The California band has been together for 35 years but that has not softened their live approach much.  They still play their earliest songs with as much tenacity as is required to pull off some of the fastest cuts ever written in metal.  They continue to rip through songs with a hellish, concise execution – all while continuing to pull in audiences across the battered earth.

This particular audience packed the Fillmore Auditorium in Capitol Hill to witness a tour package straight out of 1987.  Fellow Cali thrashers Death Angel were the opener and New York thrash band Anthrax provided direct support to Slayer.  Needless to say; this is a massive tour comprising much lauded, superior metal acts.  Many fans (including myself) unfortunately missed Death Angel’s set on account of waiting in line to enter the venue doors.  As irksome as that was, Anthrax would provide fans with a marvelously crafted set to continue the evening.

Anthrax supplied the audience with classic tracks as well as newer ones, all garnering a positive reaction from fans.  The band tore through tight performances of classic songs like “Indians” and “Antisocial,” sending vigorous riffs throughout the venue.  Founding member Scott Ian is one of the most remarkable rhythm guitarists to ever play on a stage: his riffs are aggressive, his timing is strict and his playing is paramount to the band’s sound.  Towards the end of their set, Ian took to the microphone and asked the audience, “Do you love thrash metal!?”  As you probably guessed; his inquiry to the crowd was answered by screams, growls, sailing cups of beer and a horde of devil horns.  Yes, Mr. Ian, we do love thrash metal.


NY thrashers Anthrax

With the chandeliers of the Fillmore lit a light purple and AC/DC blaring through the speakers, the legion of restless Slayer worshipers prepared for the show.  Fans now lined the balconies all around the venue, as if looking over the side of a cruise ship towards the sea of heathens on the floor.  Finally the music ceased to give way to the intro of Slayer’s set.  The stage was hidden by a large red curtain, which was host to images of inverted crosses and pentagrams projected upon it.  The classic Slayer logo appeared on the curtain before it dropped to reveal the band flying into the opening song.

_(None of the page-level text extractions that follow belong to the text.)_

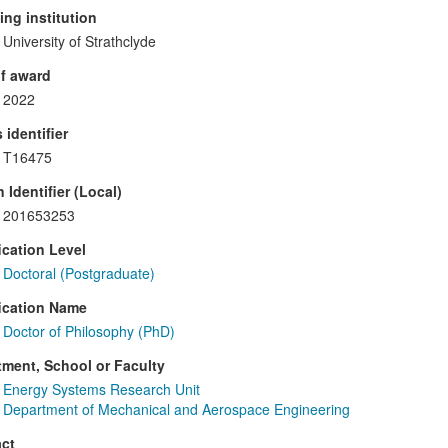
ng institution
University of Strathclyde
f award
2022
 identifier
T16475
 Identifier (Local)
201653253
ication Level
Doctoral (Postgraduate)
ication Name
Doctor of Philosophy (PhD)
ment, School or Faculty
Energy Systems Research Unit
Department of Mechanical and Aerospace Engineering
ct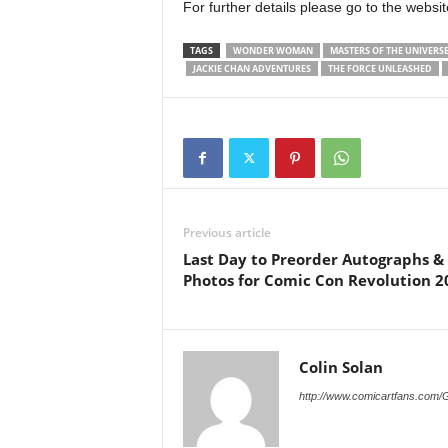
For further details please go to the websi
TAGS
WONDER WOMAN
MASTERS OF THE UNIVERSE
JACKIE CHAN ADVENTURES
THE FORCE UNLEASHED
Previous article
Last Day to Preorder Autographs &
Photos for Comic Con Revolution 2
Colin Solan
http://www.comicartfans.com/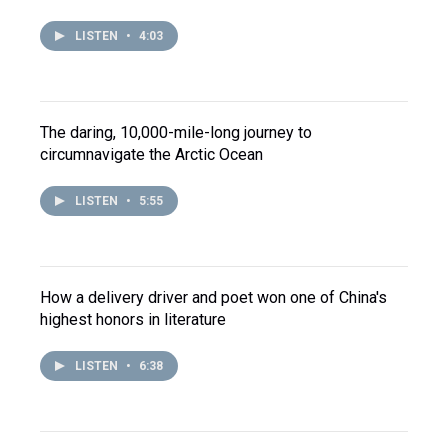
LISTEN
•
4:03
The daring, 10,000-mile-long journey to
circumnavigate the Arctic Ocean
LISTEN
•
5:55
How a delivery driver and poet won one of China's
highest honors in literature
LISTEN
•
6:38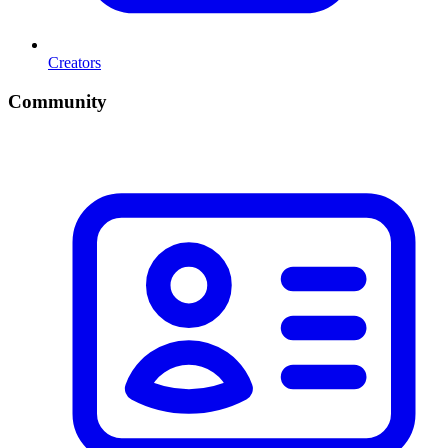
Creators
Community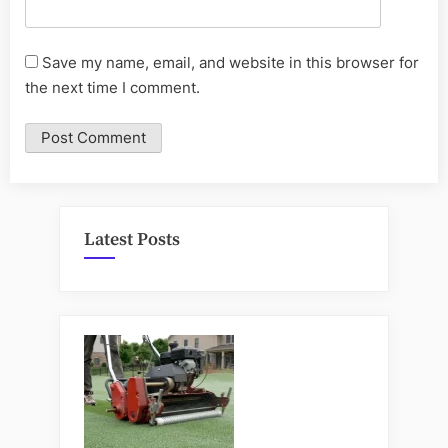
Save my name, email, and website in this browser for
the next time I comment.
Latest Posts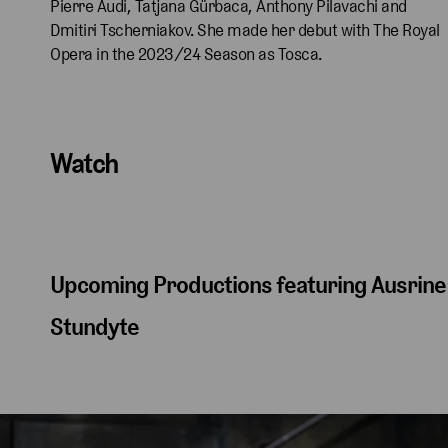
Pierre Audi, Tatjana Gürbaca, Anthony Pilavachi and
Dmitiri Tscherniakov. She made her debut with The Royal
Opera in the 2023/24 Season as Tosca.
Watch
Upcoming Productions featuring Ausrine
Stundyte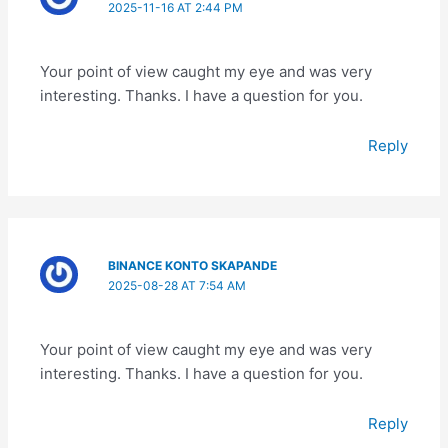
2025-11-16 AT 2:44 PM
Your point of view caught my eye and was very
interesting. Thanks. I have a question for you.
Reply
BINANCE KONTO SKAPANDE
2025-08-28 AT 7:54 AM
Your point of view caught my eye and was very
interesting. Thanks. I have a question for you.
Reply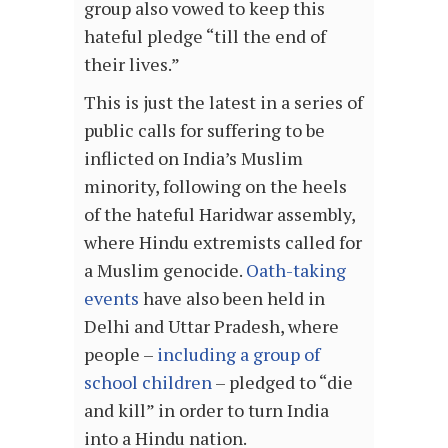
group also vowed to keep this
hateful pledge “till the end of
their lives.”
This is just the latest in a series of
public calls for suffering to be
inflicted on India’s Muslim
minority, following on the heels
of the hateful Haridwar assembly,
where Hindu extremists called for
a Muslim genocide.
Oath-taking
events
have also been held in
Delhi and Uttar Pradesh, where
people –
including a group of
school children
– pledged to “die
and kill” in order to turn India
into a Hindu nation.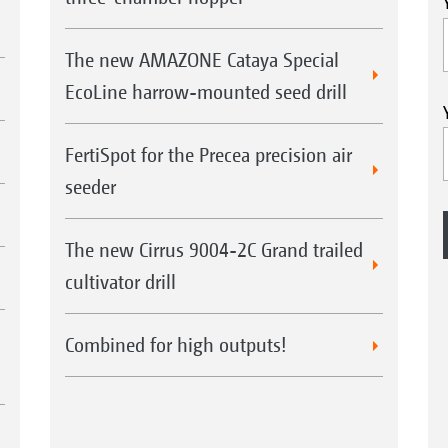
The new AMAZONE Cataya Special
EcoLine harrow-mounted seed drill
FertiSpot for the Precea precision air
seeder
The new Cirrus 9004-2C Grand trailed
cultivator drill
Combined for high outputs!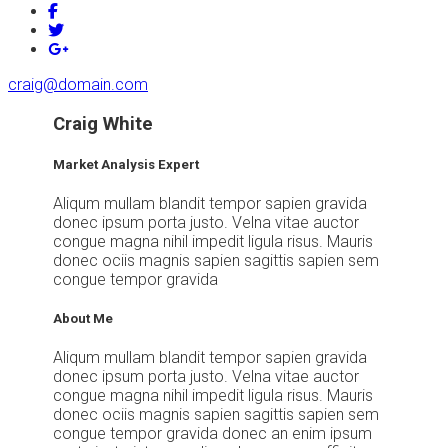
craig@domain.com
Craig White
Market Analysis Expert
Aliqum mullam blandit tempor sapien gravida
donec ipsum porta justo. Velna vitae auctor
congue magna nihil impedit ligula risus. Mauris
donec ociis magnis sapien sagittis sapien sem
congue tempor gravida
About Me
Aliqum mullam blandit tempor sapien gravida
donec ipsum porta justo. Velna vitae auctor
congue magna nihil impedit ligula risus. Mauris
donec ociis magnis sapien sagittis sapien sem
congue tempor gravida donec an enim ipsum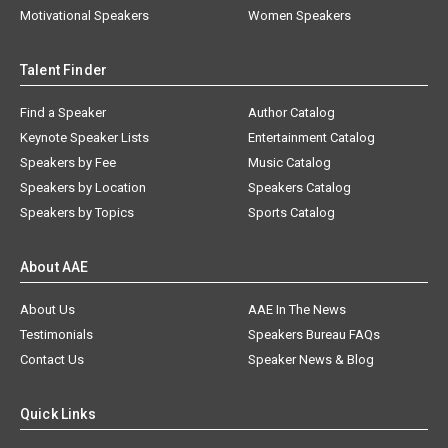
Motivational Speakers
Women Speakers
Talent Finder
Find a Speaker
Author Catalog
Keynote Speaker Lists
Entertainment Catalog
Speakers by Fee
Music Catalog
Speakers by Location
Speakers Catalog
Speakers by Topics
Sports Catalog
About AAE
About Us
AAE In The News
Testimonials
Speakers Bureau FAQs
Contact Us
Speaker News & Blog
Quick Links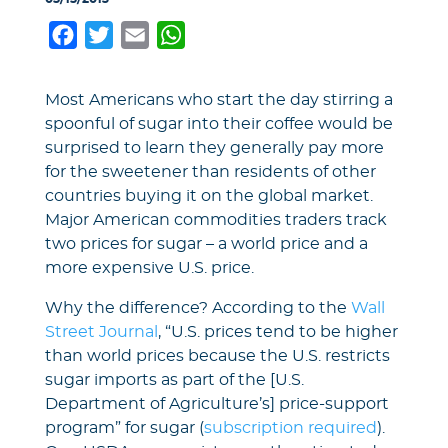
Facebook
Twitter
Email
WhatsApp
Most Americans who start the day stirring a
spoonful of sugar into their coffee would be
surprised to learn they generally pay more
for the sweetener than residents of other
countries buying it on the global market.
Major American commodities traders track
two prices for sugar – a world price and a
more expensive U.S. price.
Why the difference? According to the
Wall
Street Journal
, “U.S. prices tend to be higher
than world prices because the U.S. restricts
sugar imports as part of the [U.S.
Department of Agriculture’s] price-support
program” for sugar (
subscription required
).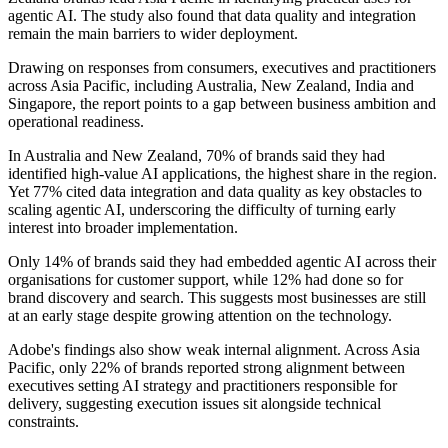
agentic AI. The study also found that data quality and integration
remain the main barriers to wider deployment.
Drawing on responses from consumers, executives and practitioners
across Asia Pacific, including Australia, New Zealand, India and
Singapore, the report points to a gap between business ambition and
operational readiness.
In Australia and New Zealand, 70% of brands said they had
identified high-value AI applications, the highest share in the region.
Yet 77% cited data integration and data quality as key obstacles to
scaling agentic AI, underscoring the difficulty of turning early
interest into broader implementation.
Only 14% of brands said they had embedded agentic AI across their
organisations for customer support, while 12% had done so for
brand discovery and search. This suggests most businesses are still
at an early stage despite growing attention on the technology.
Adobe's findings also show weak internal alignment. Across Asia
Pacific, only 22% of brands reported strong alignment between
executives setting AI strategy and practitioners responsible for
delivery, suggesting execution issues sit alongside technical
constraints.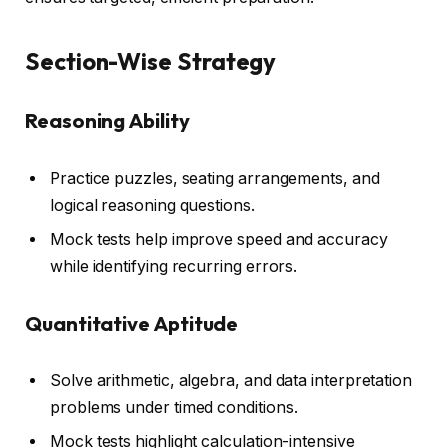
Section-Wise Strategy
Reasoning Ability
Practice puzzles, seating arrangements, and
logical reasoning questions.
Mock tests help improve speed and accuracy
while identifying recurring errors.
Quantitative Aptitude
Solve arithmetic, algebra, and data interpretation
problems under timed conditions.
Mock tests highlight calculation-intensive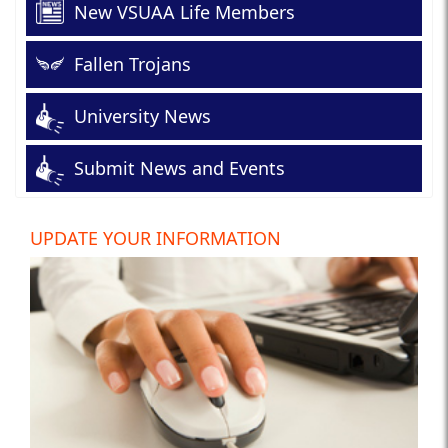
New VSUAA Life Members
Fallen Trojans
University News
Submit News and Events
UPDATE YOUR INFORMATION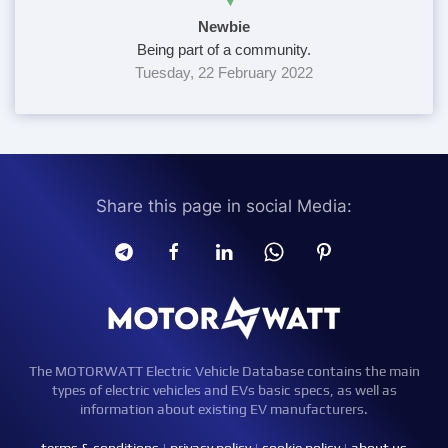
Newbie
Being part of a community.
Tuesday, 22 February 2022
Share this page in social Media:
The MOTORWATT Electric Vehicle Database contains the main
types of electric vehicles and EVs basic specs, as well as
information about existing EV manufacturers.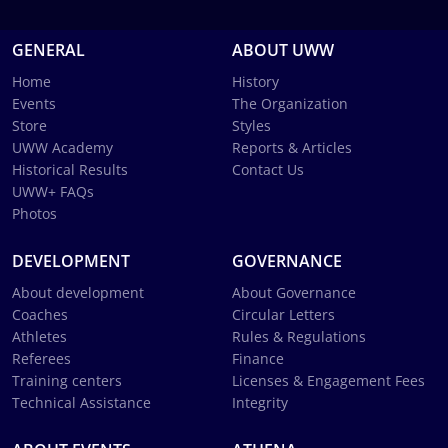
GENERAL
ABOUT UWW
Home
History
Events
The Organization
Store
Styles
UWW Academy
Reports & Articles
Historical Results
Contact Us
UWW+ FAQs
Photos
DEVELOPMENT
GOVERNANCE
About development
About Governance
Coaches
Circular Letters
Athletes
Rules & Regulations
Referees
Finance
Training centers
Licenses & Engagement Fees
Technical Assistance
Integrity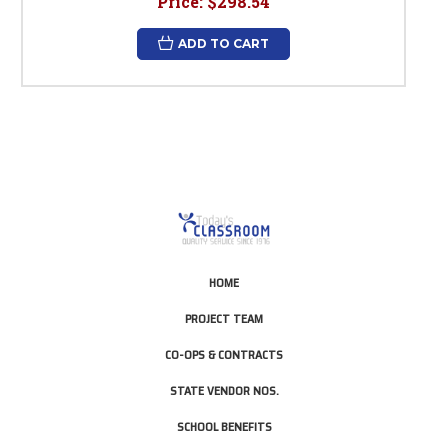
Price:
$298.54
ADD TO CART
HOME
PROJECT TEAM
CO-OPS & CONTRACTS
STATE VENDOR NOS.
SCHOOL BENEFITS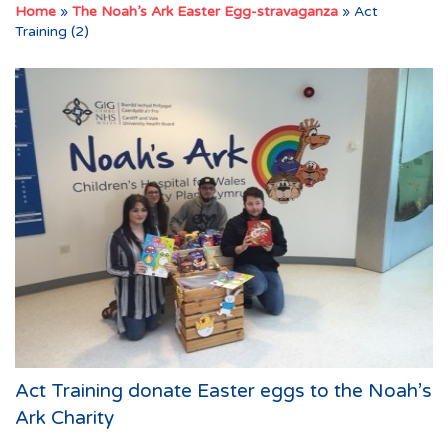
Home
»
The Noah’s Ark Easter Egg-stravaganza
»
Act
Training (2)
Act Training donate Easter eggs to the Noah’s
Ark Charity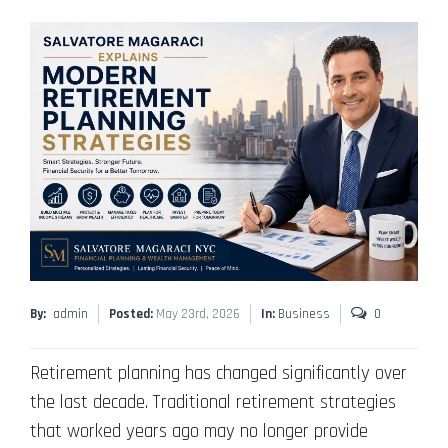
By:
admin
Posted:
May 23rd, 2026
In:
Business
0
Retirement planning has changed significantly over
the last decade. Traditional retirement strategies
that worked years ago may no longer provide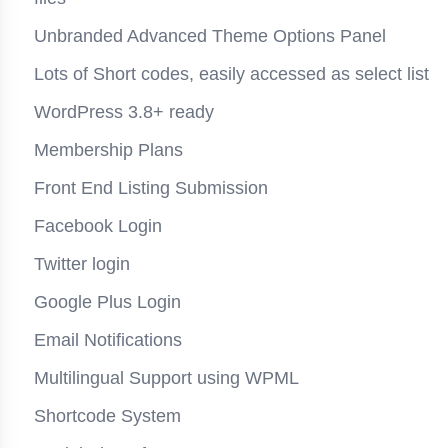
Unbranded Advanced Theme Options Panel
Lots of Short codes, easily accessed as select list
WordPress 3.8+ ready
Membership Plans
Front End Listing Submission
Facebook Login
Twitter login
Google Plus Login
Email Notifications
Multilingual Support using WPML
Shortcode System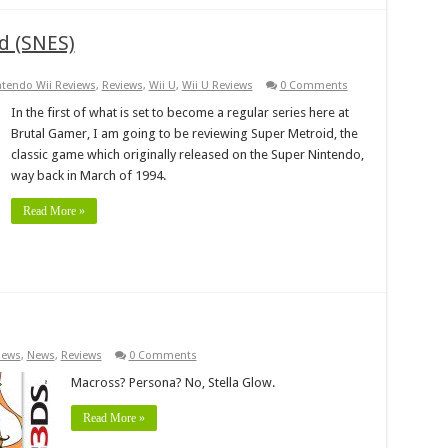
d (SNES)
ntendo Wii Reviews
,
Reviews
,
Wii U
,
Wii U Reviews
0 Comments
In the first of what is set to become a regular series here at
Brutal Gamer, I am going to be reviewing Super Metroid, the
classic game which originally released on the Super Nintendo,
way back in March of 1994.
Read More »
iews
,
News
,
Reviews
0 Comments
Macross? Persona? No, Stella Glow.
Read More »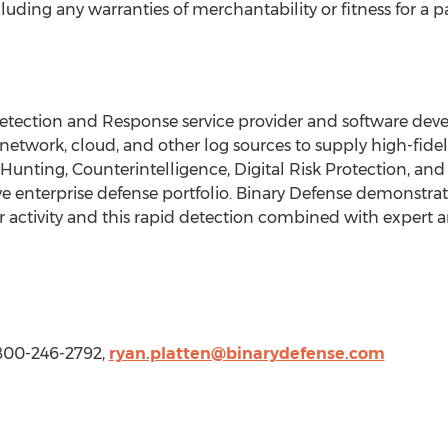
cluding any warranties of merchantability or fitness for a p
etection and Response service provider and software de
twork, cloud, and other log sources to supply high-fidel
Hunting, Counterintelligence, Digital Risk Protection, and
enterprise defense portfolio. Binary Defense demonstrate
er activity and this rapid detection combined with expert 
 800-246-2792,
ryan.platten@binarydefense.com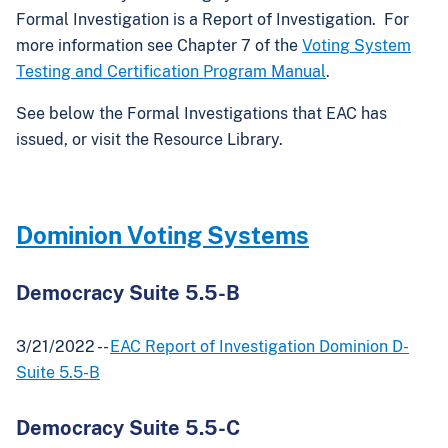
Formal Investigation is a Report of Investigation. For
more information see Chapter 7 of the
Voting System
Testing and Certification Program Manual
.
See below the Formal Investigations that EAC has
issued, or visit the Resource Library.
Dominion Voting Systems
Democracy Suite 5.5-B
3/21/2022 --
EAC Report of Investigation Dominion D-
Suite 5.5-B
Democracy Suite 5.5-C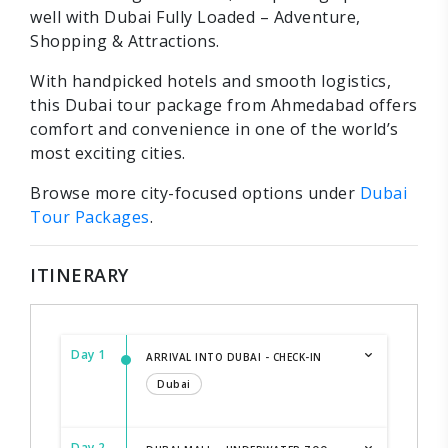
well with Dubai Fully Loaded – Adventure,
Shopping & Attractions.
With handpicked hotels and smooth logistics,
this Dubai tour package from Ahmedabad offers
comfort and convenience in one of the world’s
most exciting cities.
Browse more city-focused options under
Dubai
Tour Packages
.
ITINERARY
Day 1
ARRIVAL INTO DUBAI - CHECK-IN
Dubai
Day 2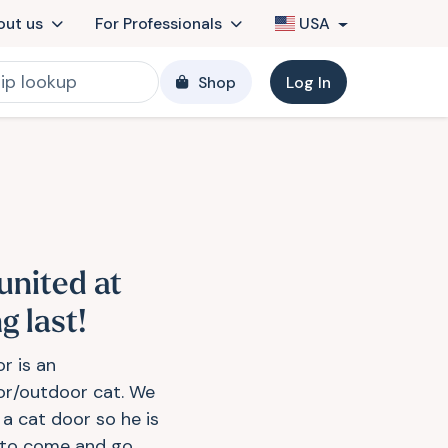
out us
For Professionals
USA
Shop
Log In
united at
g last!
r is an
or/outdoor cat. We
 a cat door so he is
 to come and go...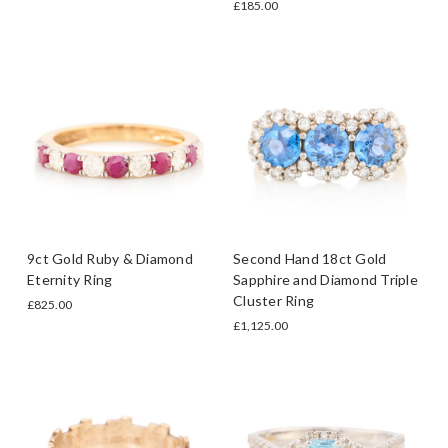
£185.00
9ct Gold Ruby & Diamond
Second Hand 18ct Gold
Eternity Ring
Sapphire and Diamond Triple
Cluster Ring
£825.00
£1,125.00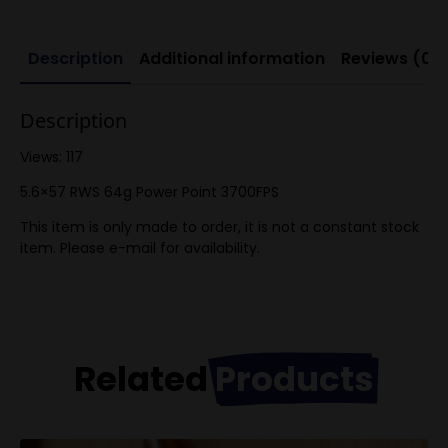
Description
Additional information
Reviews (0)
Description
Views: 117
5.6×57 RWS 64g Power Point 3700FPS
This item is only made to order, it is not a constant stock
item. Please e-mail for availability.
Related
Products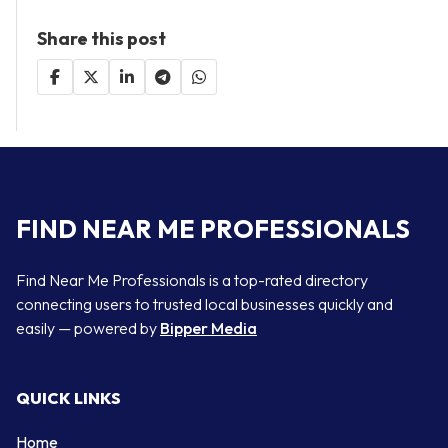
Share this post
FIND NEAR ME PROFESSIONALS
Find Near Me Professionals is a top-rated directory
connecting users to trusted local businesses quickly and
easily — powered by
Bipper Media
QUICK LINKS
Home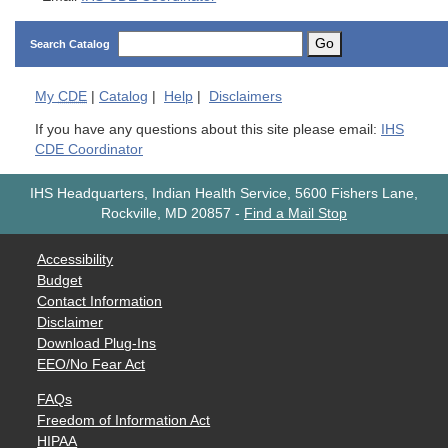
Go
Search Catalog
My
CDE
|
Catalog
|
Help
|
Disclaimers
If you have any questions about this site please email:
IHS
CDE Coordinator
IHS Headquarters, Indian Health Service, 5600 Fishers Lane,
Rockville, MD 20857
-
Find a Mail Stop
Accessibility
Budget
Contact Information
Disclaimer
Download Plug-Ins
EEO/No Fear Act
FAQs
Freedom of Information Act
HIPAA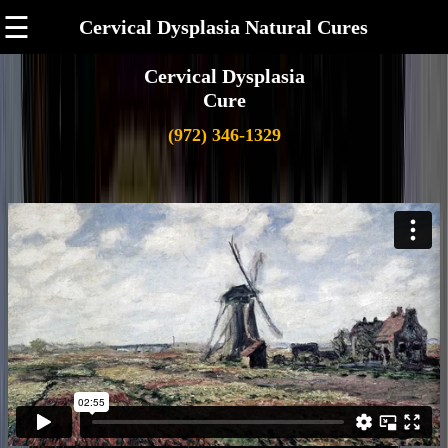
☰
Cervical Dysplasia Natural Cures
Cervical Dysplasia
Cure
(972) 346-1329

The audience produced an encompassing roar as the altar of Slayer became visible and moshing immediately ensued.  The band opened with the title track from their new record, “Repentless,” and followed it with the classic 1984 onslaught “Chemical Warfare.” Slayer delighted the voracious fans with unholy classics and new songs, albeit the classic tracks received the best response.  Lead guitarists Kerry King and Gary Holt shredded the songs to pieces throughout the entire set – trading searing, wicked solos between each other.  They employ masterfully fast picking, towering dive-bombs and expert thrash riffing.  Their indelible leads on staples like “War Ensemble,” “Postmortem” and “Seasons in the Abyss” showcase their craft.


Slayer bassist/vocalist Tom Araya (left) and lead guitarist Kerry King (right)

The entire band possesses a craft that has been carved through years of playing some of the most beloved songs of the heavy metal genre.  The eerie progression of “Dead Skin Mask” leapt off the stage as drummer Paul Bostaph pounded the drumheads and King replicated the instantly recognizable intro riff.  The thumping lines of vocalist/bassist Tom Araya provided the backbone for “The Antichrist” and “South of Heaven” as fans furiously opened up the pit.  The pits at Slayer shows are absolutely chaotic and injurious – exactly the way they should be.  Fan favorites like “Angel of Death,” “Black Magic” and the monolithic “Raining Blood” served as fuel for the fire.

The fire that Slayer stokes is built upon years of some of the finest music ever created.  The group still evokes a huge response from metalheads and gives a strong, dedicated performance.  Their songs have withstood time and change in the expansive metal landscape, remaining as go-to sources for true metal craftsmanship.  A love for music keeps fans coming back to Slayer shows.  As Tom Araya so eloquently put it during their set; “It’s all about the love of music.  That’s why we’re here.”